已保存条目
◆ ◆ ◆ ◆ ◆

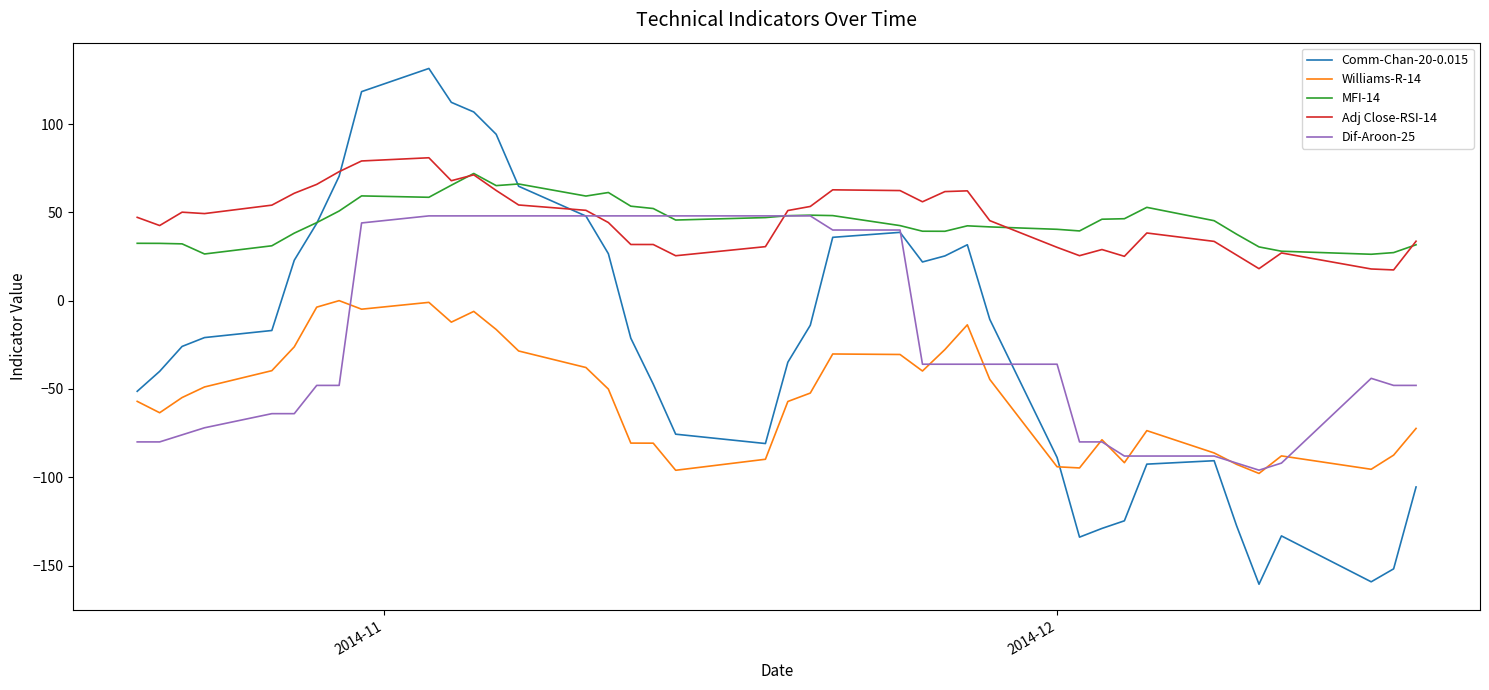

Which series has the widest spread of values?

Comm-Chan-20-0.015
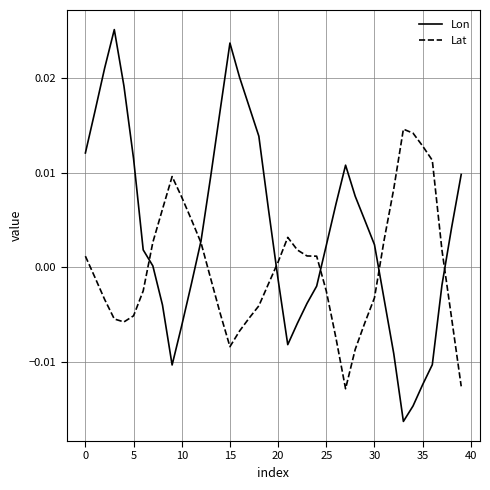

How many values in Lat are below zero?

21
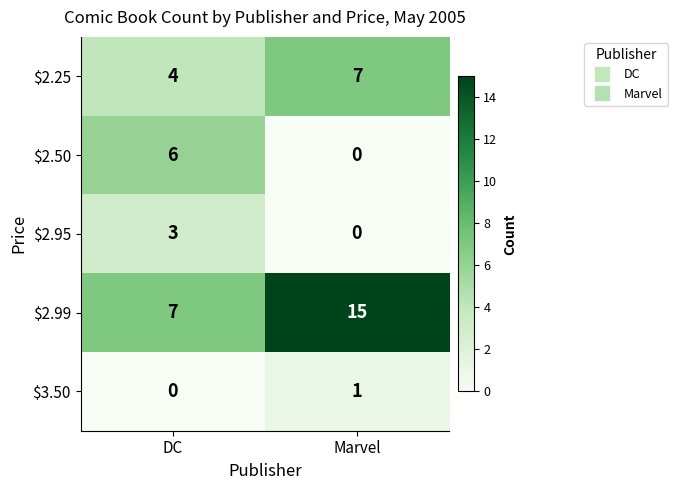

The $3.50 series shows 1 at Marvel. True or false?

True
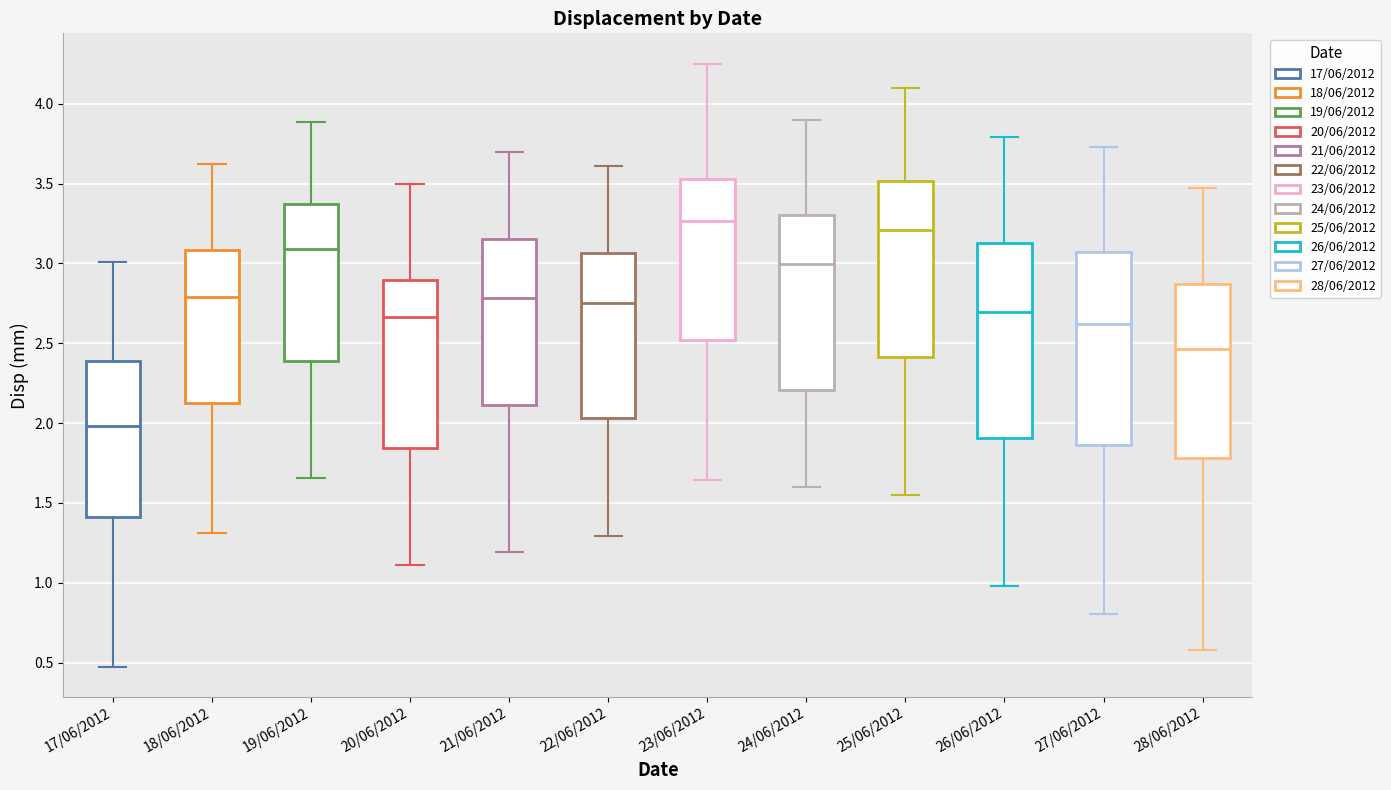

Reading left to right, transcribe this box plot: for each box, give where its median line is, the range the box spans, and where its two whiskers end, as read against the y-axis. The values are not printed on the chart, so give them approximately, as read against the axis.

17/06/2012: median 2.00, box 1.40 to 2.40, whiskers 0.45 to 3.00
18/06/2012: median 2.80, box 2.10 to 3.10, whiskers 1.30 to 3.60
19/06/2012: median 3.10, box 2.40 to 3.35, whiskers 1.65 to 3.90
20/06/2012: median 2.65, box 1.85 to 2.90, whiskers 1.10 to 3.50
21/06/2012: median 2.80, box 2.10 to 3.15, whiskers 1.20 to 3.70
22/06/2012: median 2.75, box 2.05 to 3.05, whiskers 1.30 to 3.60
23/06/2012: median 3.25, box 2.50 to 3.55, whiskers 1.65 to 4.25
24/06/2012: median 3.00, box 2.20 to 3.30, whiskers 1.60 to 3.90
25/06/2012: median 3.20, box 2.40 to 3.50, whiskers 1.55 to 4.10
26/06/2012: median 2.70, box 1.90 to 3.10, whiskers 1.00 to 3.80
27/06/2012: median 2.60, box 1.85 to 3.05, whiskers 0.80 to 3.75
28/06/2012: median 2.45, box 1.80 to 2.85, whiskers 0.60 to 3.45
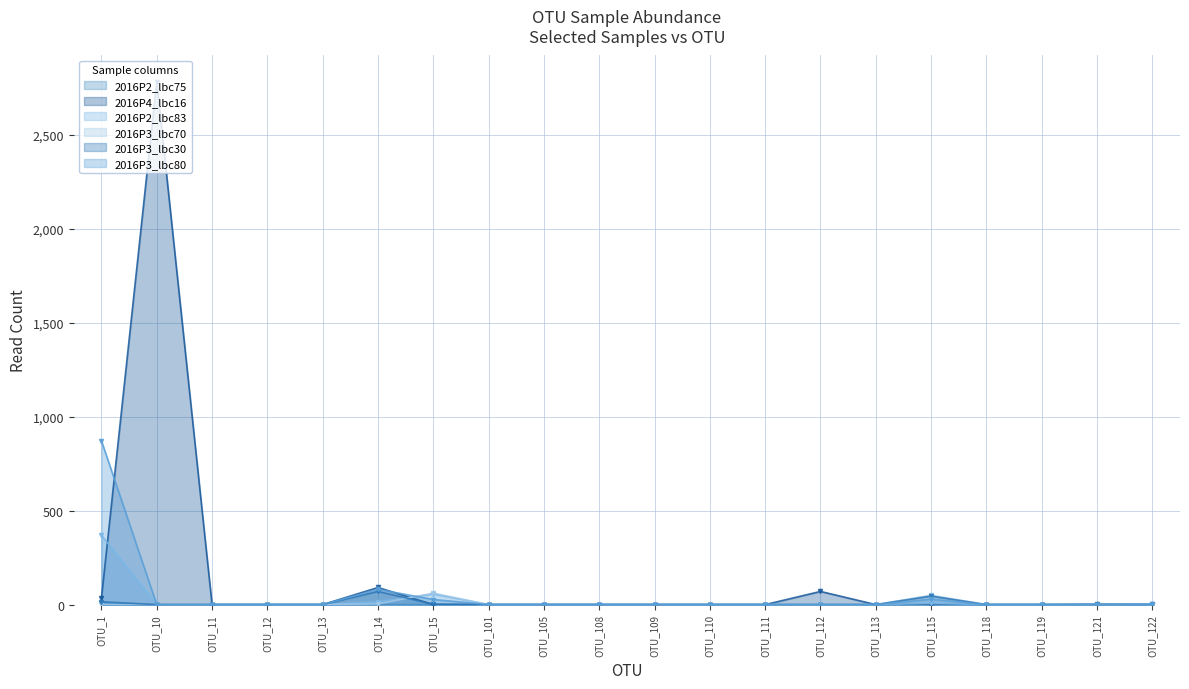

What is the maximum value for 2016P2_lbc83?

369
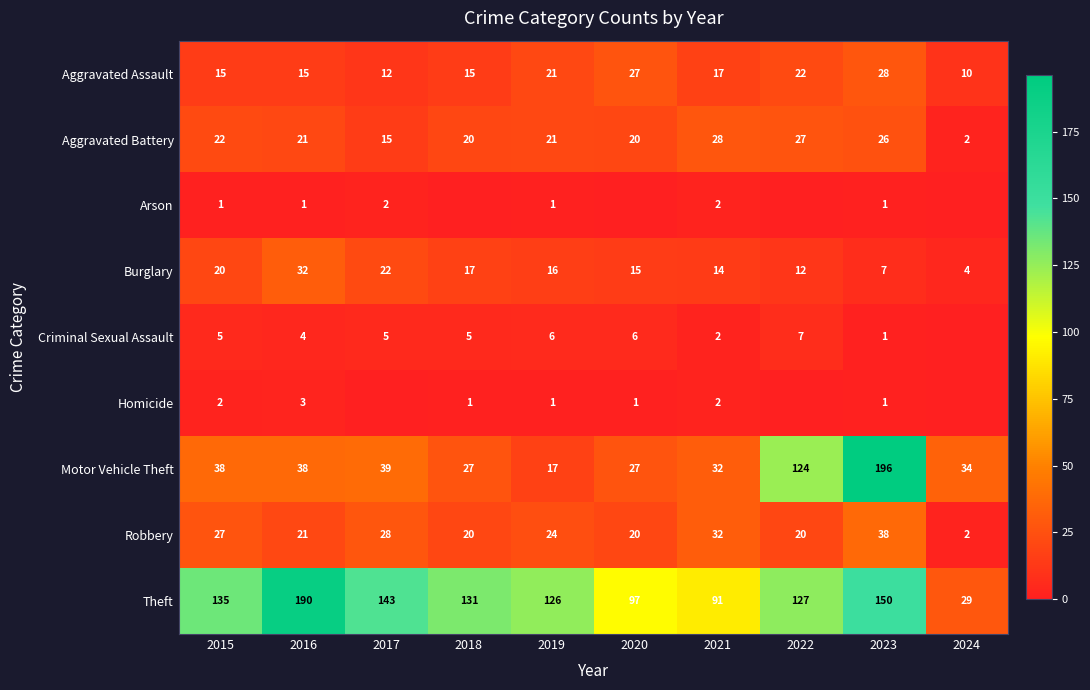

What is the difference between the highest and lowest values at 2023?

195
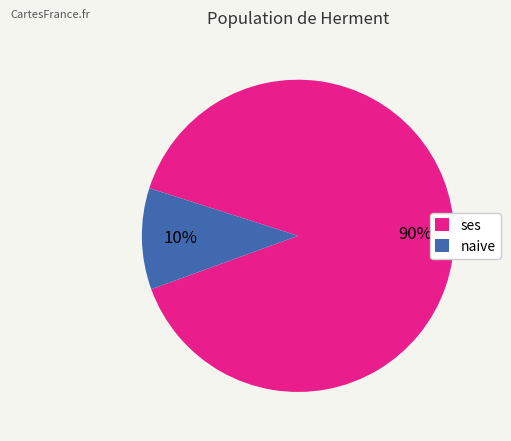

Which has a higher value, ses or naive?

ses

◆ ◆ ◆ ◆ ◆

练习目标:
请把材料中从包含"17/06/2012: median 2.00, box"的那一行到材料末尾的这一段原样抄录下来，首尾两行都包括在内，答案中不要写入图片。

本题作答:
17/06/2012: median 2.00, box 1.40 to 2.40, whiskers 0.45 to 3.00
18/06/2012: median 2.80, box 2.10 to 3.10, whiskers 1.30 to 3.60
19/06/2012: median 3.10, box 2.40 to 3.35, whiskers 1.65 to 3.90
20/06/2012: median 2.65, box 1.85 to 2.90, whiskers 1.10 to 3.50
21/06/2012: median 2.80, box 2.10 to 3.15, whiskers 1.20 to 3.70
22/06/2012: median 2.75, box 2.05 to 3.05, whiskers 1.30 to 3.60
23/06/2012: median 3.25, box 2.50 to 3.55, whiskers 1.65 to 4.25
24/06/2012: median 3.00, box 2.20 to 3.30, whiskers 1.60 to 3.90
25/06/2012: median 3.20, box 2.40 to 3.50, whiskers 1.55 to 4.10
26/06/2012: median 2.70, box 1.90 to 3.10, whiskers 1.00 to 3.80
27/06/2012: median 2.60, box 1.85 to 3.05, whiskers 0.80 to 3.75
28/06/2012: median 2.45, box 1.80 to 2.85, whiskers 0.60 to 3.45

What is the maximum value for 2016P2_lbc83?

369

What is the difference between the highest and lowest values at 2023?

195

Which has a higher value, ses or naive?

ses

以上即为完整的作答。